Mais de 160 importadores de 35 países estão em Lisboa para conhecer a oferta de uma centena de empresas portuguesas de vários setores, numa iniciativa da Associação Industrial Portuguesa (AIP) para proporcionar oportunidades de negócio.

O presidente da AIP, José Eduardo Carvalho, explicou à Lusa que o principal eixo da associação "é o reforço da capacidade exportadora" e que a iniciativa destina-se sobretudo às pequenas e médias empresas (PME), em que o negócio exportador está abaixo dos 25%.

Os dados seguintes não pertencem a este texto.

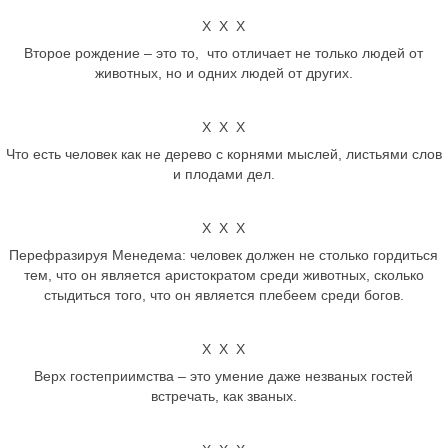
Х Х Х
Второе рождение – это то, что отличает не только людей от
животных, но и одних людей от других.
Х Х Х
Что есть человек как не дерево с корнями мыслей, листьями слов
и плодами дел.
Х Х Х
Перефразируя Менедема: человек должен не столько гордиться
тем, что он является аристократом среди животных, сколько
стыдиться того, что он является плебеем среди богов.
Х Х Х
Верх гостеприимства – это умение даже незваных гостей
встречать, как званых.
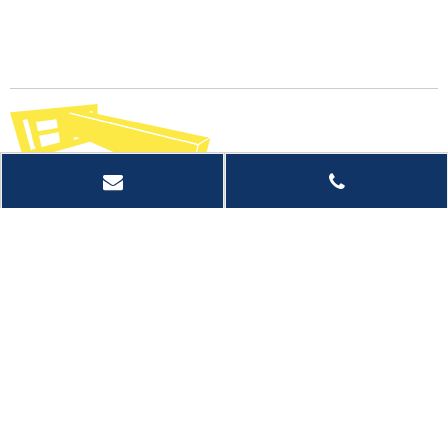
快速链接
产品类别
联系我们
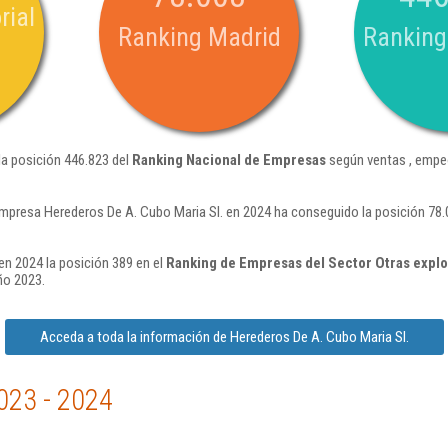
rial
Ranking Madrid
Ranking
la posición 446.823 del
Ranking Nacional de Empresas
según ventas , empe
mpresa Herederos De A. Cubo Maria Sl. en 2024 ha conseguido la posición 78
en 2024 la posición 389 en el
Ranking de Empresas del Sector Otras expl
ño 2023.
Acceda a toda la información de Herederos De A. Cubo Maria Sl.
023 - 2024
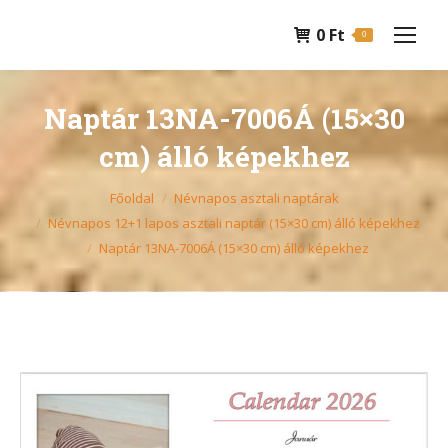
0
Ft
0
Naptár 13NA-7006Á (15×30
cm) álló képekhez
You are here:
Főoldal
Névnapos asztali naptárak
Névnapos 12+1 lapos asztali naptár (15×30 cm) álló képekhez
Naptár 13NA-7006Á (15×30 cm) álló képekhez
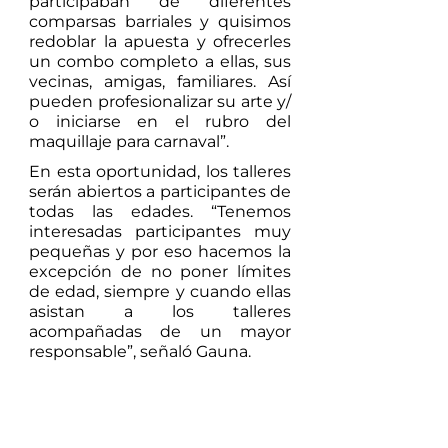
participaban de diferentes 
comparsas barriales y quisimos 
redoblar la apuesta y ofrecerles 
un combo completo a ellas, sus 
vecinas, amigas, familiares. Así 
pueden profesionalizar su arte y/ 
o iniciarse en el rubro del 
maquillaje para carnaval”. 
En esta oportunidad, los talleres 
serán abiertos a participantes de 
todas las edades. “Tenemos 
interesadas participantes muy 
pequeñas y por eso hacemos la 
excepción de no poner límites 
de edad, siempre y cuando ellas 
asistan a los talleres 
acompañadas de un mayor 
responsable”, señaló Gauna. 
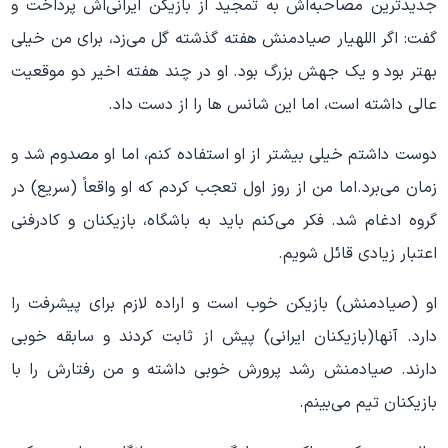
جدیدترین مصاحبه‌اش به تمجید از بازیکن ایرانی‌اش پرداخت و
گفت: اگر اللهیار صیادمنش هفته گذشته گل می‌زد، برای من خیلی
بهتر بود و یک جهش بزرگ بود. او در چند هفته اخیر دو موقعیت
عالی داشته است، اما این شانس ها را از دست داد.
دوست داشتم خیلی بیشتر از او استفاده کنم، اما او مصدوم شد و
زمان می‌برد.اما من از روز اول تعجب کردم که او واقعاً (سریع) در
گروه ادغام شد. فکر می‌کنم باید به باشگاه، بازیکنان و کادرفنی
اعتبار زیادی قائل شویم.
او (صیادمنش) بازیکن خوب است و اراده لازم برای پیشرفت را
دارد. آنها(بازیکنان ایرانی) پیش از ثابت کردند و سابقه خوبی
دارند. صیادمنش رشد پرورش خوبی داشته و من رفتارش را با
بازیکنان تیم می‌بینم.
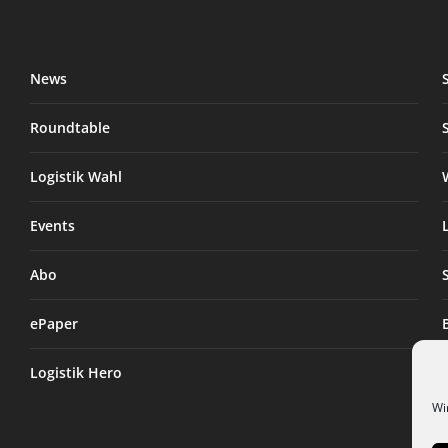
News
Roundtable
Logistik Wahl
Events
Abo
ePaper
Logistik Hero
Wi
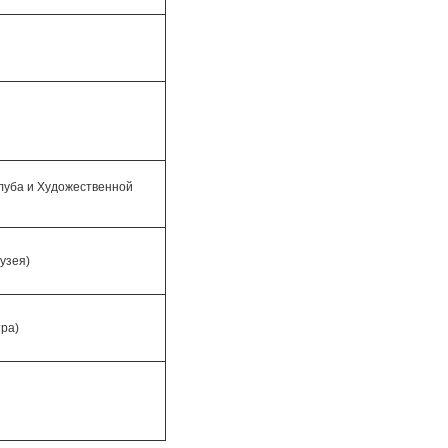
луба и Художественной
узея)
ра)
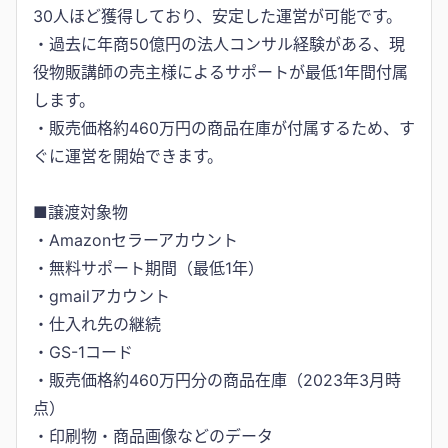
30人ほど獲得しており、安定した運営が可能です。
・過去に年商50億円の法人コンサル経験がある、現
役物販講師の売主様によるサポートが最低1年間付属
します。
・販売価格約460万円の商品在庫が付属するため、す
ぐに運営を開始できます。
■譲渡対象物
・Amazonセラーアカウント
・無料サポート期間（最低1年）
・gmailアカウント
・仕入れ先の継続
・GS-1コード
・販売価格約460万円分の商品在庫（2023年3月時
点）
・印刷物・商品画像などのデータ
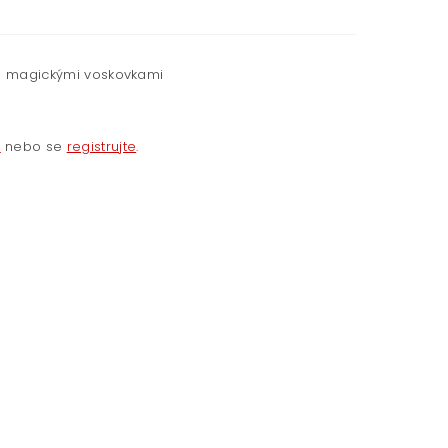
ž s magickými voskovkami
e
nebo se
registrujte
.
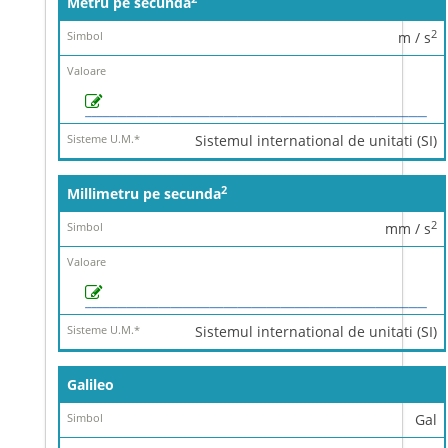
Metru pe secunda
2
m / s
Sistemul international de unitati (SI)
2
Millimetru pe secunda
2
mm / s
Sistemul international de unitati (SI)
Galileo
Gal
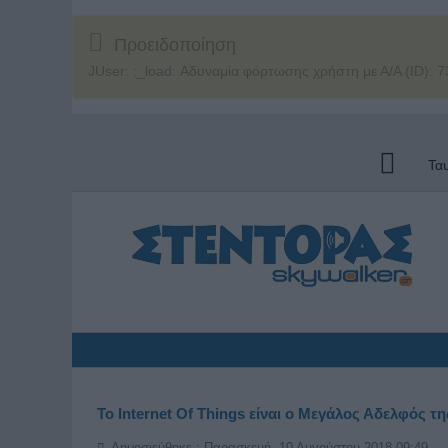
Προειδοποίηση
JUser: :_load: Αδυναμία φόρτωσης χρήστη με Α/Α (ID): 7
Τα
Το Internet Of Things είναι ο Μεγάλος Αδελφός τ
Δημοσιεύθηκε : Παρασκευή, 10 Αυγούστου 2018 09:49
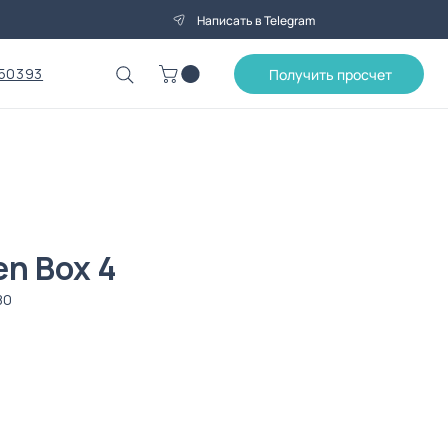
Написать в Telegram
50393
Получить просчет
n Box 4
80
ена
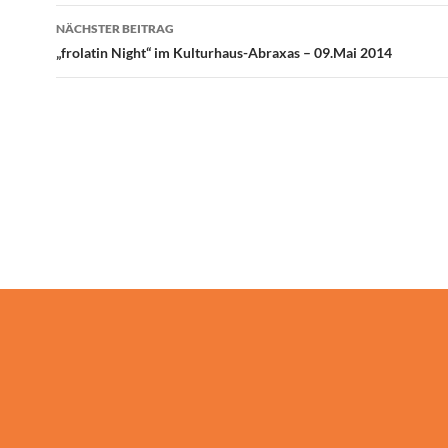
NÄCHSTER BEITRAG
„frolatin Night“ im Kulturhaus-Abraxas – 09.Mai 2014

Esta é a primeira vez que a AIP pôs em contacto direto 162 empresários de 35 países, com cerca de 100 empresas nacionais com dimensão e capacidade de resposta, num evento designado “Portugal International Business Meeting”, que decorre no Centro de Congressos de Lisboa.

As delegações empresariais mais numerosas vêm de países como a Rússia, China, Brasil, África do Sul, Colômbia, México, Estados Unidos da América, Reino Unido e Canadá.

"Trazer empresários de outros mercados é o melhor modelo [para promover as exportações]. Este contacto é muito eficaz", sublinhou José Eduardo Carvalho.


O presidente da AIP afirmou que "o modelo está a ser testado e que a associação já se candidatou a um apoio supletivo das políticas públicas, entretanto já aprovado, para a realização desta iniciativa nos próximos dois anos".

Em comunicado enviado à Lusa, a AIP estima que este evento "proporcionará, no mínimo, cinco oportunidades de negócio a cada empresa nacional presente", dada a dimensão e diversidade da procura dos empresários internacionais que estão dispostos a adquirir produtos e serviços portugueses.


Os produtos mais apetecidos pelos importadores


"Pelas intenções expressas junto da organização do evento, os compradores internacionais vêm fundamentalmente à procura de têxteis, calçado, novas tecnologias, turismo, materiais e equipamentos de construção, mobiliário, cerâmica, vidro, cortiça, vinho e azeite, entre outros produtos do setor agroalimentar", lê-se no comunicado.


Além das zonas de exposição e de reuniões, a iniciativa conta com uma forte componente institucional através da presença de diversas entidades, tais como embaixadas, câmaras de comércio, associações empresariais, instituições financeiras, consultoras, entre outras.

A AIP diz ainda que este modelo permite às empresas "uma redução de custos muito significativa face à tradicional forma de internacionalização", uma vez que cada empresário português terá a oportunidade de, em apenas dois dias, fazer prospeção e vender para 35 mercados externos.

"Se tivermos em conta que, em 2014, foram organizadas cerca de 800 missões empresariais a mercados externos (com os custos e tempo inerentes a este tipo de ações de internacionalização, quer para os promotores, quer para as empresas), percebe-se que o “Portugal Internacional Business Meeting” evidencia uma relação custo/benefício muito vantajosa para as empresas", conclui.